The Building’s Identification
The figure of Demeter renders almost certain the identification of the building with one of the two temples of Demeter and Kore witnessed by Pausanias in the Agora, as he approached the Eleusinium. The second temple, in which the existence of a statue of Triptolemos was reported, might be the temple-like structure discovered very close to the Eleusinium. There is also the view that the area of the SE Temple can be identified as the location of a temple devoted to Kore, the so-called Pherphateion. According to another opinion (Massimo Osanna), the temple should not be connected with the Eleusinian hypostasis of the divinities, but rather with the Thesmophorion. If we accept Thompson’s addition of material from the Stoa or from the temple of Demeter and Kore in Thoricus, there is a further piece of evidence pointing towards the Eleusinian cult, for, according to legend, the goddess disembarked at Thoricus, when she first came to Attica. Certain dating complications arise, however, in this identification. The statue dates to the 5ï cent. BC, while the temple is Roman. The monuments Pausanias describes also belong to the same period. We would have to suppose then that for 500 years before its relocation, the statue stood in another location in the Agora.
BIBLIOGRAPHY
DINSMOOR, W.R. Jr., “Anchoring Two Floating Temples”,
Hesperia 51 (1982), 410-451, table 95-96.
HARRISON, E.B., “New Sculpture from the Athenian Agora, 1959”,
Hesperia 29 (1960), pp. 368-392, table 81-86 (esp. pp. 371-373, on the identification of the cultic statue).
Mc CAMP II, J.,
The Athenian Agora: A Guide to the Excavation and Museum, 4th ed., Athens 1990.
Mc CAMP II, J.,
The Athenian Agora: Excavations in the Heart of the Classical City², Cambridge University Press 2001), pp. 222-224.

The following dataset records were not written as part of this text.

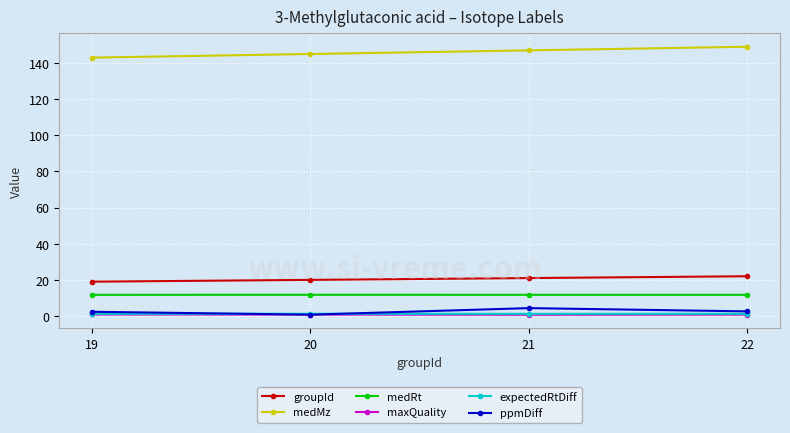

What is the maximum value for groupId?

22.0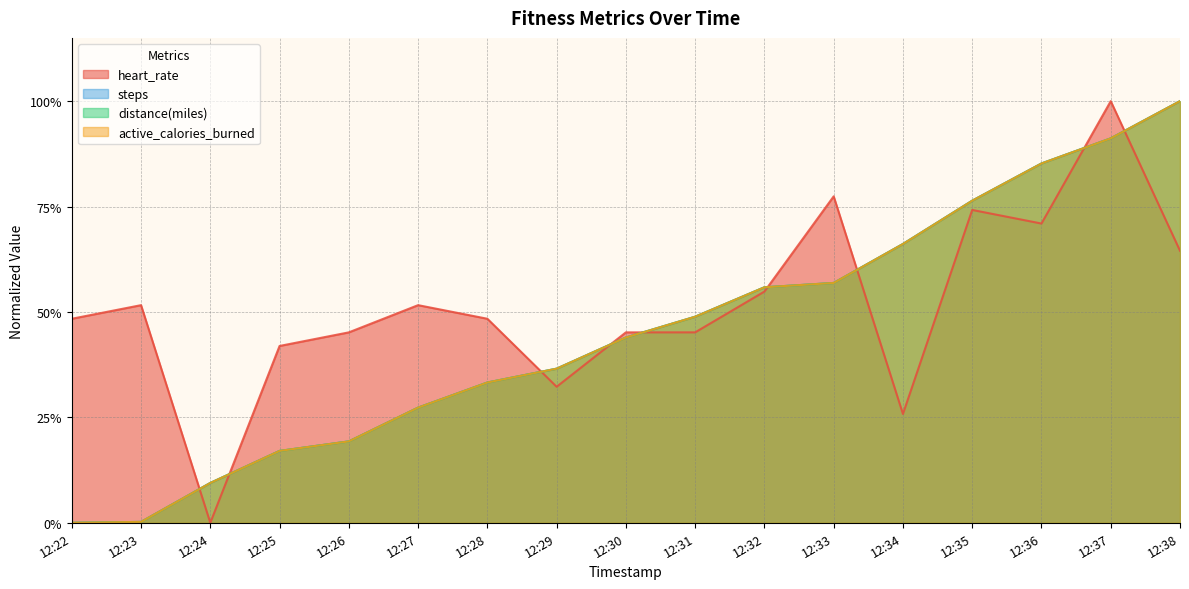

The value of heart_rate at 12:23 is 0.5. True or false?

True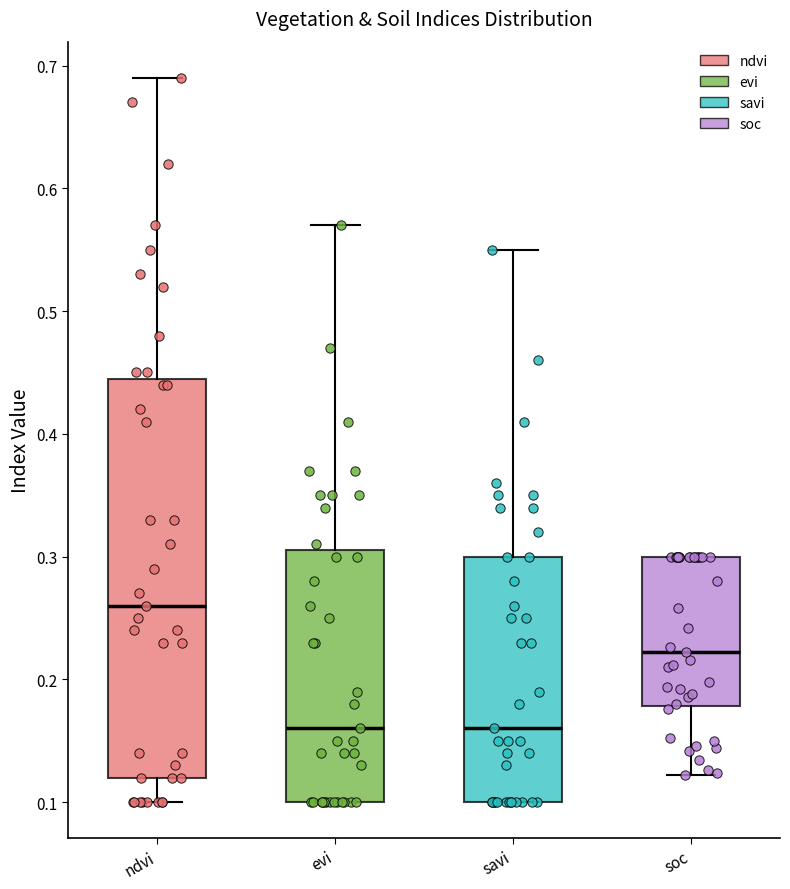

Which box has the highest median line?

ndvi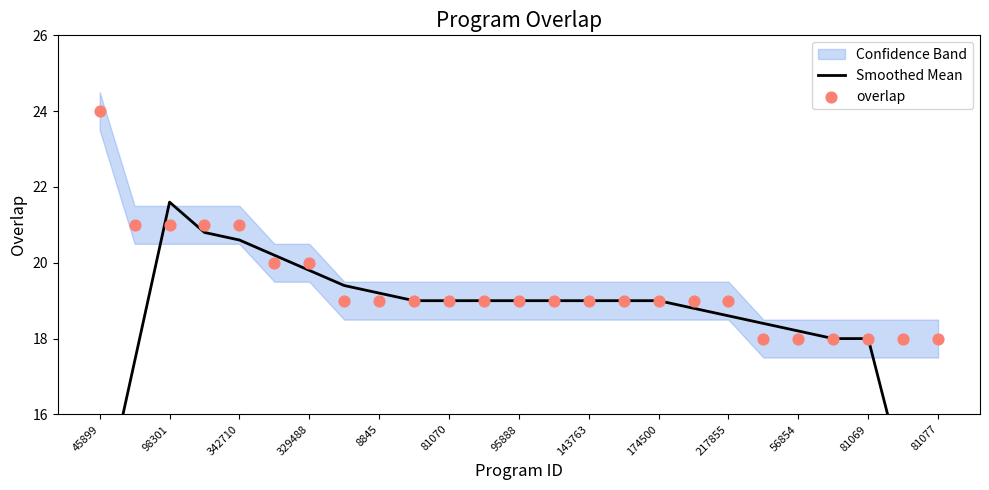

Which series reaches the maximum Y coordinate?

overlap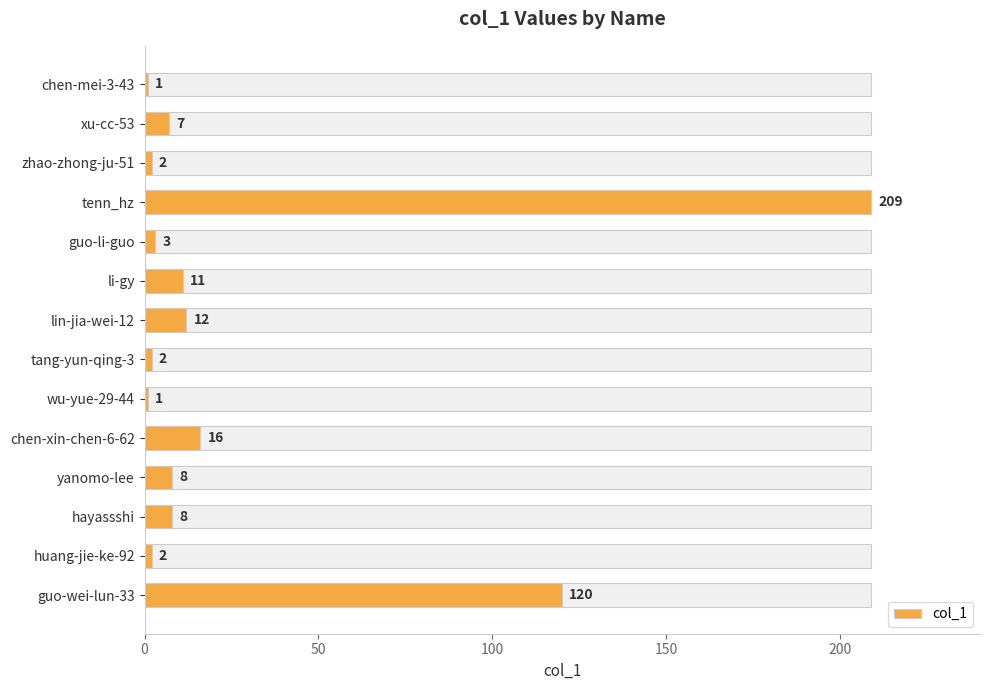

What is the value of the 8th bar from the left?

2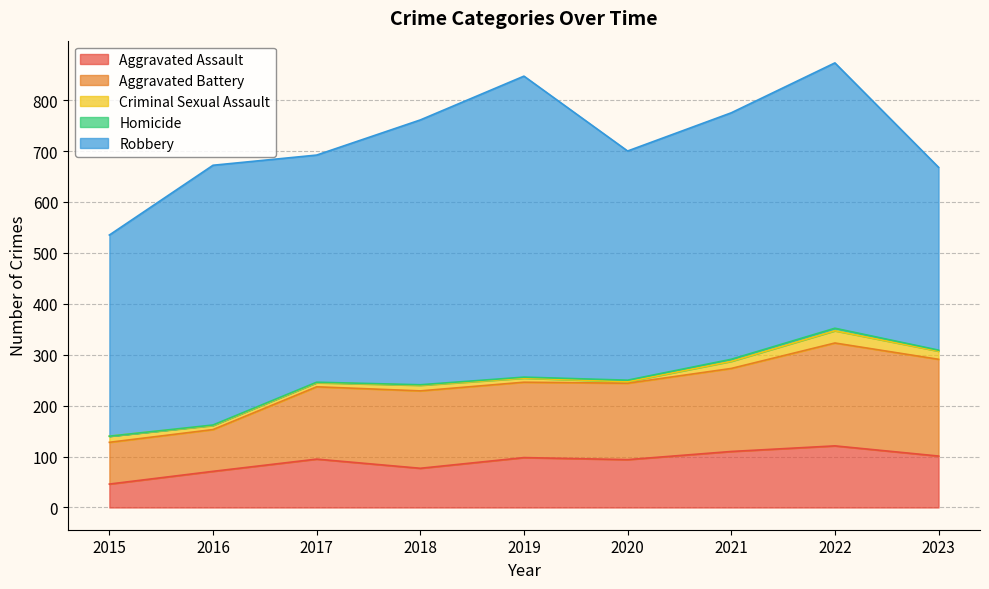

True or false: Aggravated Assault and Robbery intersect in this chart.

False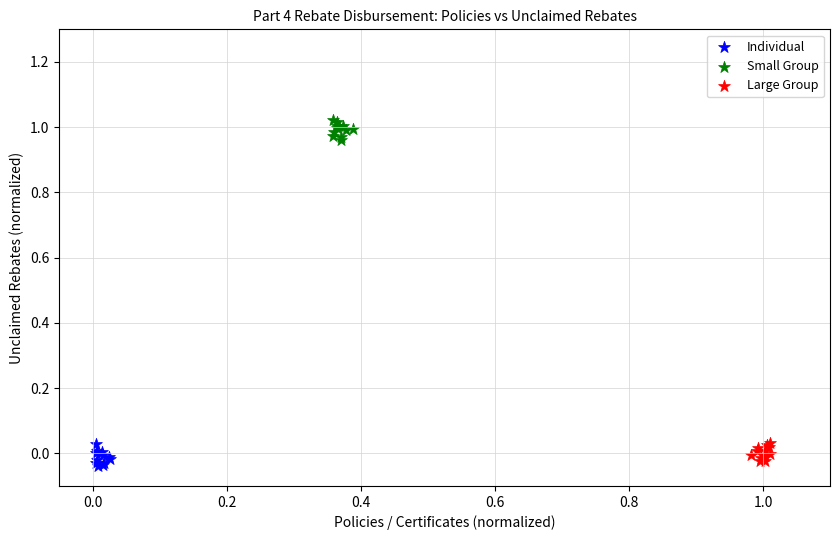

Which series reaches the maximum Y coordinate?

Small Group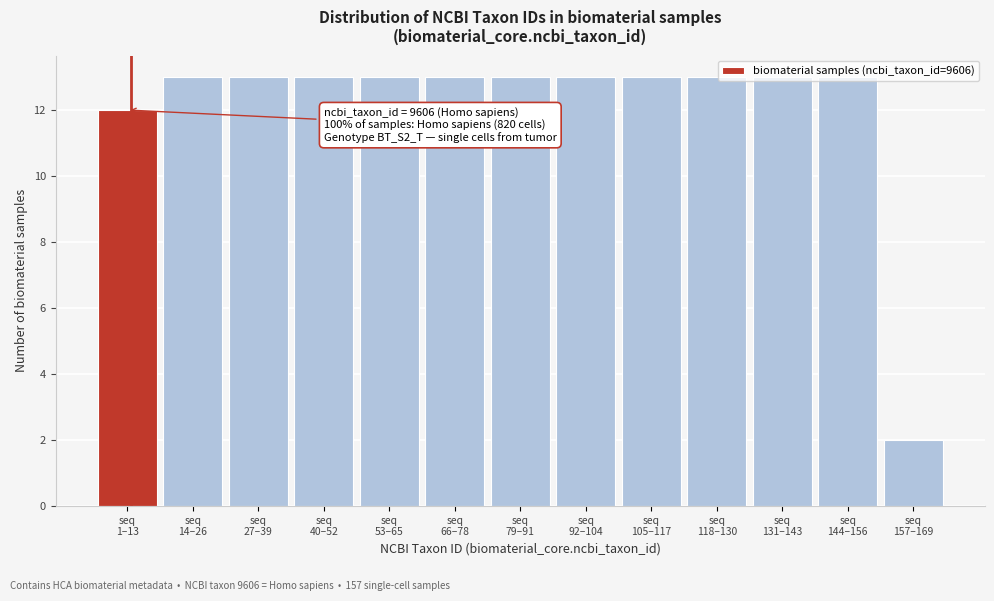

What is the difference between the second highest and minimum values?

11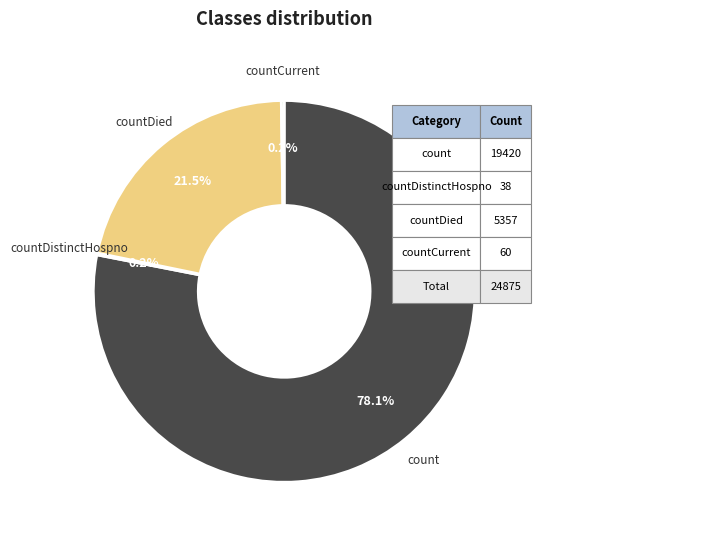

Does any single category account for the majority?

Yes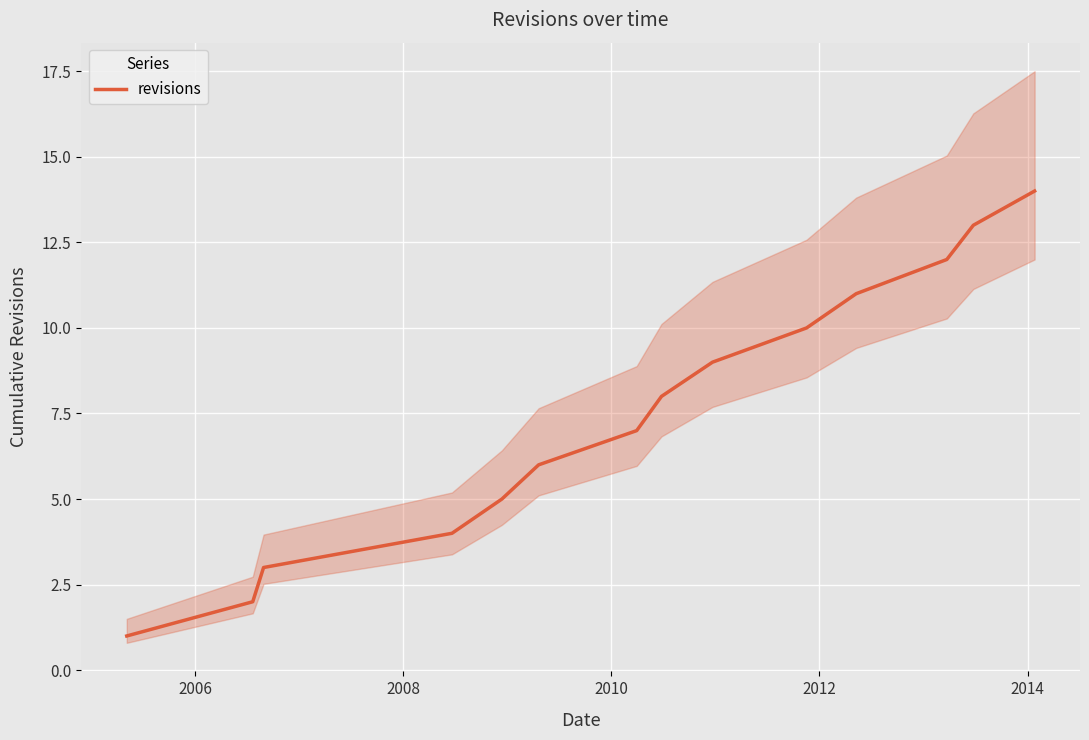

What is the value of the 12th point from the left?

12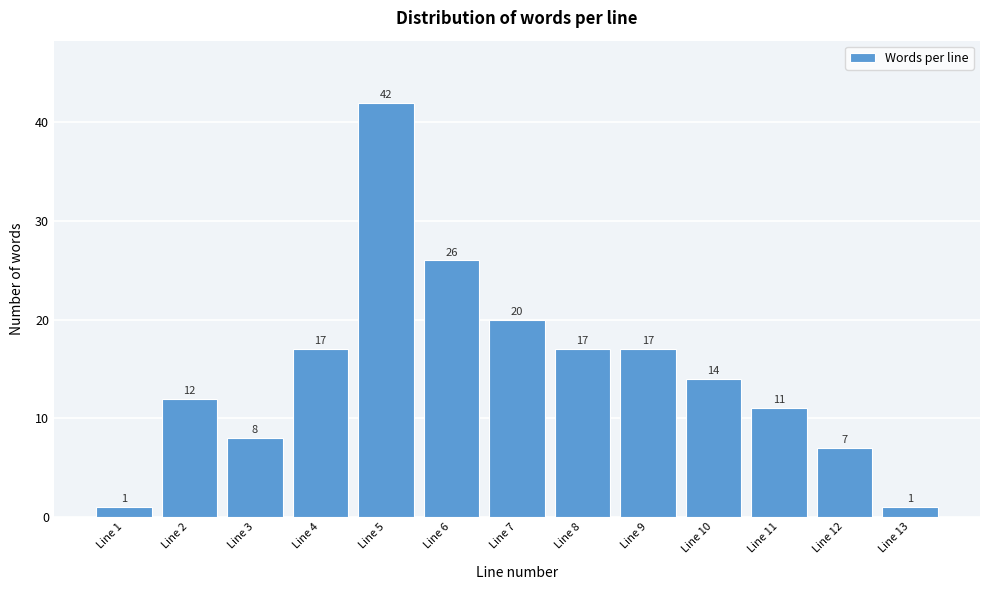

Reading left to right, transcribe all the data shown in this chart.

Line 1=1	Line 2=12	Line 3=8	Line 4=17	Line 5=42	Line 6=26	Line 7=20	Line 8=17	Line 9=17	Line 10=14	Line 11=11	Line 12=7	Line 13=1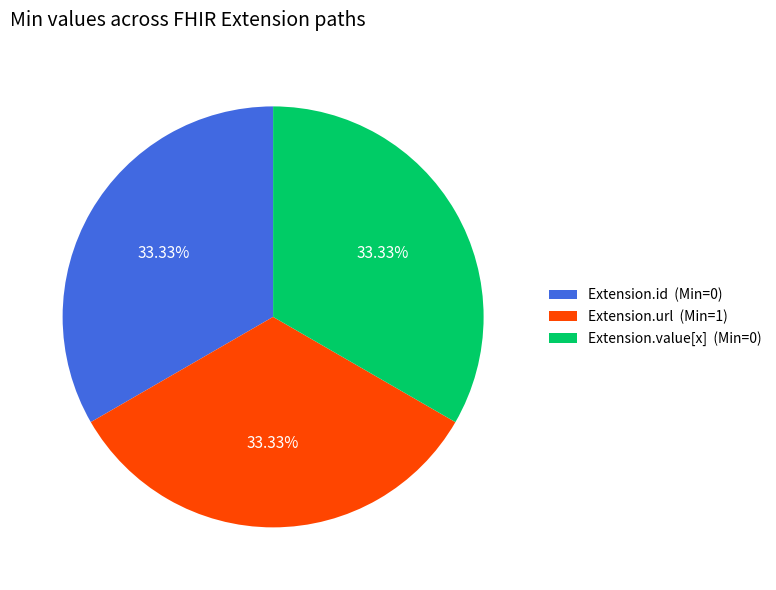

Approximately how many times larger is the value at Extension.value[x] (Min=0) compared to Extension.url (Min=1)?

1.0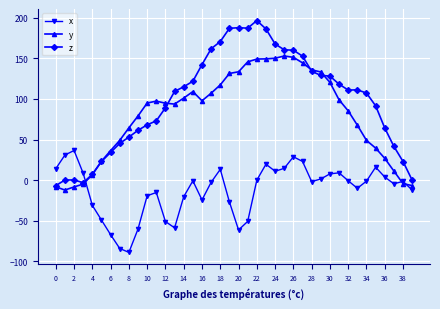

What is the value of the y point at the 25th from the left?

150.1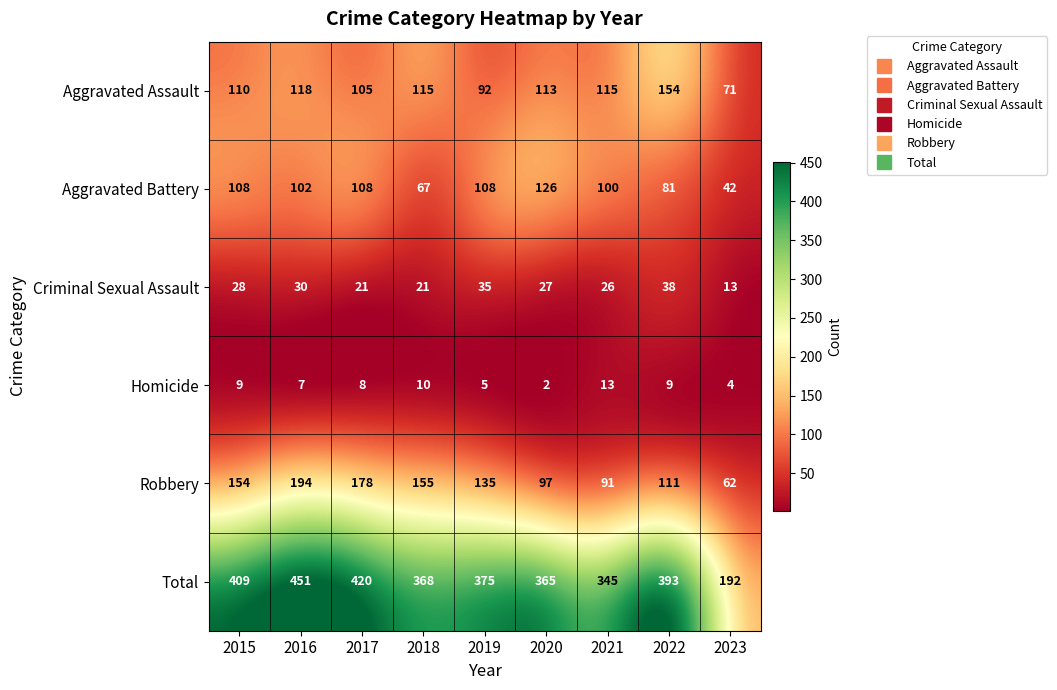

Which series has the largest total across all categories?

Total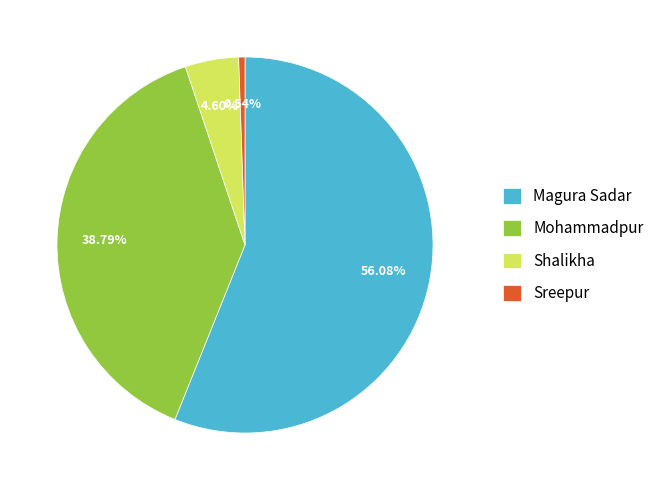

To the nearest percent, what portion does Mohammadpur represent?

39%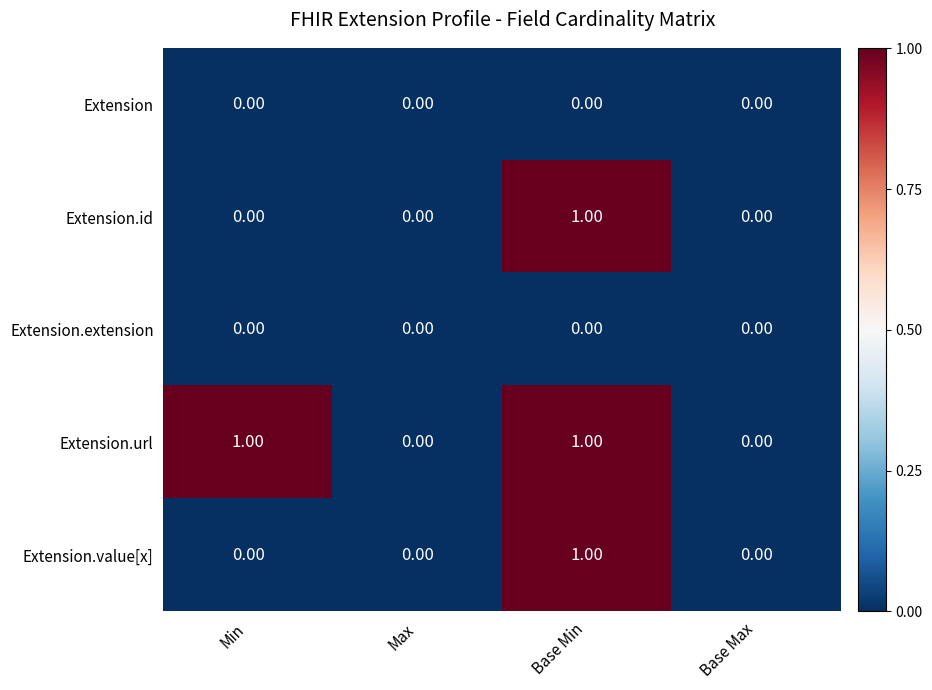

How many series are shown in this chart?

5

OSANNA, M., “Thesmophorion ed Eleusinion ad Atene: problemi topografici e culturali”,
Ostraka IV.1 (1995), pp. 103-118.
THOMPSON, H.A., “Activities in the Athenian Agora: 1959”,
Hesperia 29 (1960), pp. 327-368, table 73-80 (esp. pp. 339-343).
THOMPSON, H.A., WYCHERLEY, R.,
The Agora of Athens. The American Excavations in the Athenian Agora, vol. XIV, American School of Classical Studies at Athens, Princeton 1972, pp. 167-168.